À la veille des élections municipales des 15 et 22 mars 2026, plusieurs responsables politiques de Guyane figurent dans des dossiers judiciaires qui ont marqué la vie publique locale depuis le milieu des années 2000. Parmi eux, Léon Bertrand, ancien maire de Saint-Laurent-du-Maroni, et Paul Dolianki, maire d’Apatou, restent des figures emblématiques dont les parcours judiciaires ont rebattu les cartes politiques de leurs communes.
Parcours et condamnations de Léon Bertrand
Léon Bertrand, qui a dirigé Saint-Laurent-du-Maroni pendant trente-cinq ans (1983-2018), a également été député de 1988 à 2002 puis secrétaire d’État et ministre du tourisme dans les gouvernements de Jacques Chirac (2002-2007). Sa longue carrière publique est assombrie par des affaires de probité remontant à la fin des années 2000.
Les problèmes judiciaires de M. Bertrand trouvent leur origine, selon les éléments rapportés, dans une affaire de marchés publics truqués instruite à partir de 2009. Ces marchés auraient été passés notamment en 2003-2004 au sein de la Communauté de communes de l’Ouest guyanais, qu’il présidait pendant dix-sept ans. La justice a retenu des attributions irrégulières de marchés en échange d’avantages financiers en liquide, parfois présentés comme ayant servi au financement de campagnes électorales.
En 2018, la Cour de cassation a confirmé définitivement une condamnation pour corruption passive et favoritisme : trois ans de prison ferme, 80 000 euros d’amende et trois ans d’inéligibilité. Un an plus tard, une seconde affaire distincte a abouti à une nouvelle condamnation pour complicité d’abus de biens sociaux. Il lui était alors reproché d’avoir, en 2008 et alors qu’il présidait la Société d’économie mixte du Nord-Ouest guyanais, accordé une prime de départ de 887 000 euros à son directeur général, jugée non justifiée. Cette condamnation a été assortie de dix-huit mois de prison, 100 000 euros d’amende et trois ans d’inéligibilité.
En 2021, la cour d’appel de Cayenne a prononcé la confusion des deux peines. Au total, Léon Bertrand a passé onze mois en détention et a terminé l’exécution de sa peine sous bracelet électronique. Après sa première condamnation en 2018, il avait annoncé la « fin de [sa] vie d’homme politique ». Pourtant, il a confirmé, à la mi-janvier, sa candidature aux municipales dans son fief de Saint-Laurent-du-Maroni.

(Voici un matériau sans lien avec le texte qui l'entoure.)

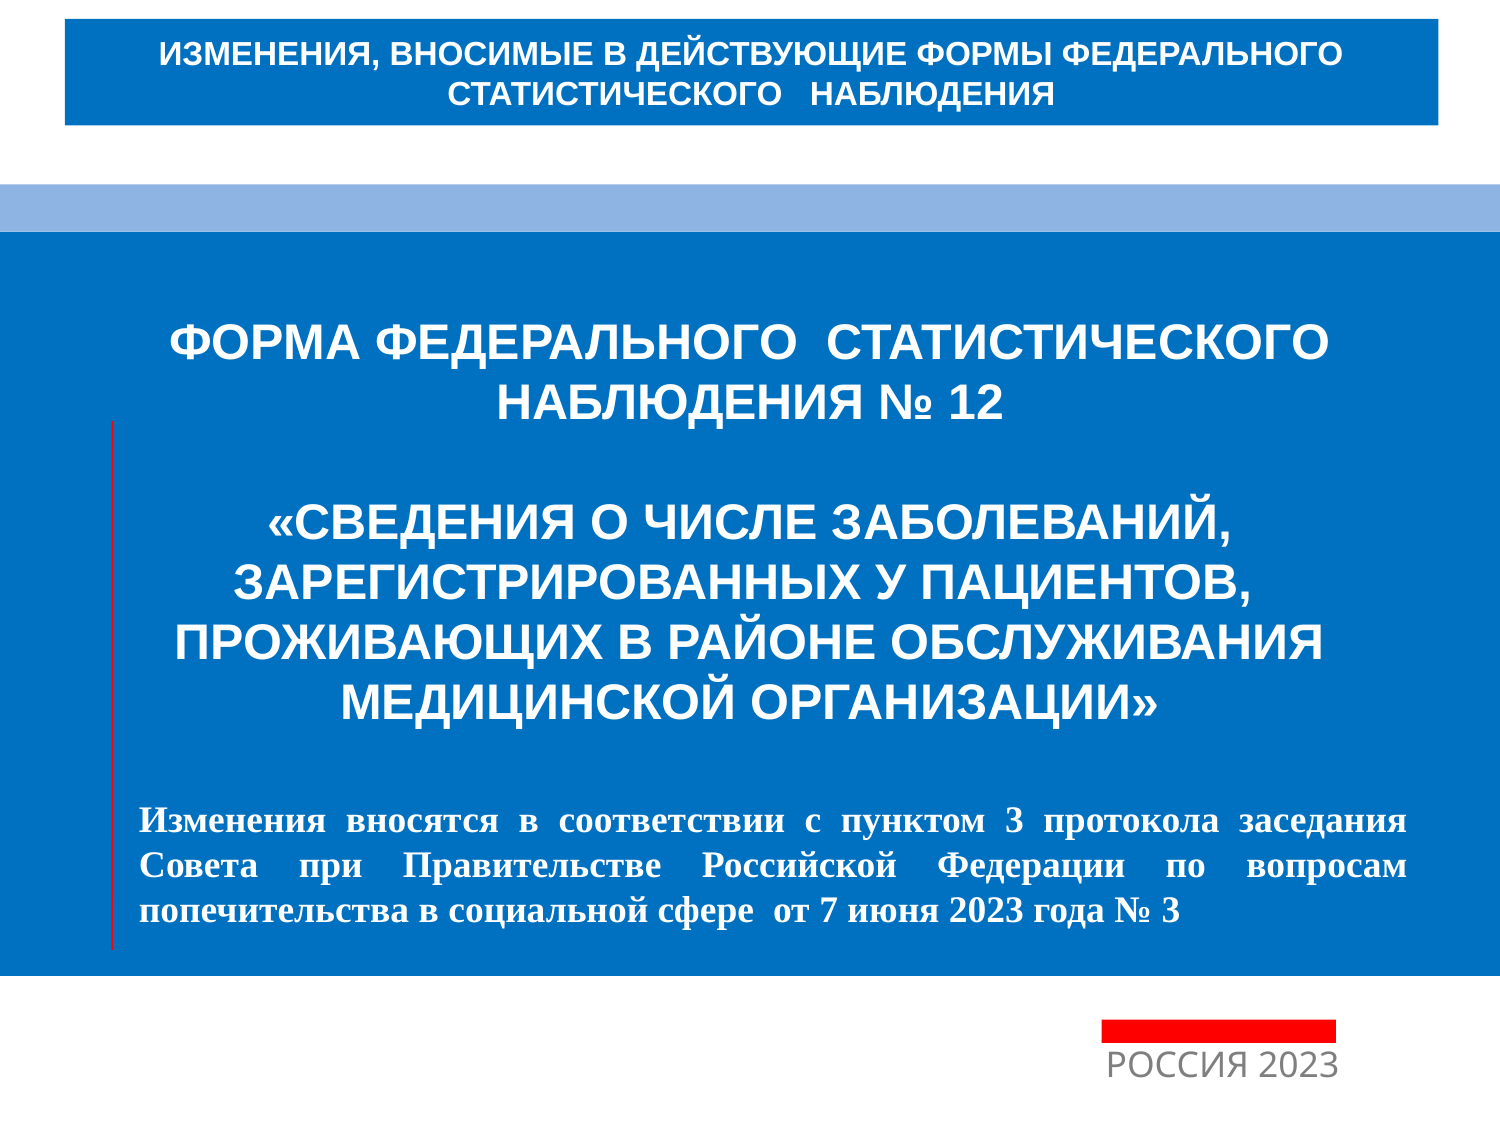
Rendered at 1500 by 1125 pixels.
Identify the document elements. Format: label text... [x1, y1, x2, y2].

text_box ИЗМЕНЕНИЯ, ВНОСИМЫЕ В ДЕЙСТВУЮЩИЕ ФОРМЫ ФЕДЕРАЛЬНОГО СТАТИСТИЧЕСКОГО НАБЛЮДЕНИЯ [63, 17, 1441, 128]
text_box [1101, 1019, 1336, 1043]
text_box [0, 184, 1500, 232]
text_box [135, 617, 1412, 773]
subtitle РОССИЯ 2023 [1089, 1042, 1372, 1114]
text_box Изменения вносятся в соответствии с пунктом 3 протокола заседания Совета при Правительстве Российской Федерации по вопросам попечительства в социальной сфере от 7 июня 2023 года № 3 [123, 787, 1424, 938]
text_box ФОРМА ФЕДЕРАЛЬНОГО СТАТИСТИЧЕСКОГО НАБЛЮДЕНИЯ № 12 «СВЕДЕНИЯ О ЧИСЛЕ ЗАБОЛЕВАНИЙ, ЗАРЕГИСТРИРОВАННЫХ У ПАЦИЕНТОВ, ПРОЖИВАЮЩИХ В РАЙОНЕ ОБСЛУЖИВАНИЯ МЕДИЦИНСКОЙ ОРГАНИЗАЦИИ» [0, 232, 1500, 976]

Autres élus visés : l’exemple de Paul Dolianki
La Communauté de communes de l’Ouest guyanais a vu d’autres élus confrontés à la justice. Paul Dolianki, maire d’Apatou depuis 2008, a été condamné en 2021 par le tribunal de Cayenne pour favoritisme, prise illégale d’intérêts et détournement de fonds publics. Apatou est présentée comme une commune d’environ 10 000 habitants.
Le tribunal a prononcé en 2021 une peine de dix-huit mois de prison avec sursis, une amende de 100 000 euros et une inéligibilité de cinq ans assortie d’une exécution provisoire. Cette décision a eu pour effet de mettre fin, de fait, à son mandat au moment de la condamnation. Malgré ces suites judiciaires, M. Dolianki est de nouveau candidat dans sa commune à l’occasion des échéances municipales.
Conséquences locales et enjeux pour les municipales
Ces affaires soulèvent des questions sur la recomposition des forces politiques en Guyane et sur la place qu’occupent les anciens responsables locaux au moment du scrutin. Les dossiers évoqués mêlent des décisions publiques concernant des marchés et des sociétés d’économie mixte, des condamnations confirmées par des juridictions suprêmes et des modalités d’exécution des peines (détention, bracelet électronique).
Sur le plan électoral, la présence de candidats poursuivis ou condamnés peut affecter le rapport de force au niveau communal et communautaire. Les peines d’inéligibilité prononcées dans certains verdicts ont directement contrarié l’exercice des mandats. Dans d’autres cas, les intéressés ont pu se porter à nouveau candidats après épuisement des peines ou suite à des décisions judiciaires particulières, comme la confusion de peines prononcée en 2021 pour M. Bertrand.
À quelques semaines des scrutins des 15 et 22 mars 2026, la situation illustre la porosité entre responsabilités locales et procédures judiciaires. Elle rappelle aussi que la présence d’anciens élus condamnés sur des listes municipales n’est ni isolée ni sans conséquence pour la vie politique locale.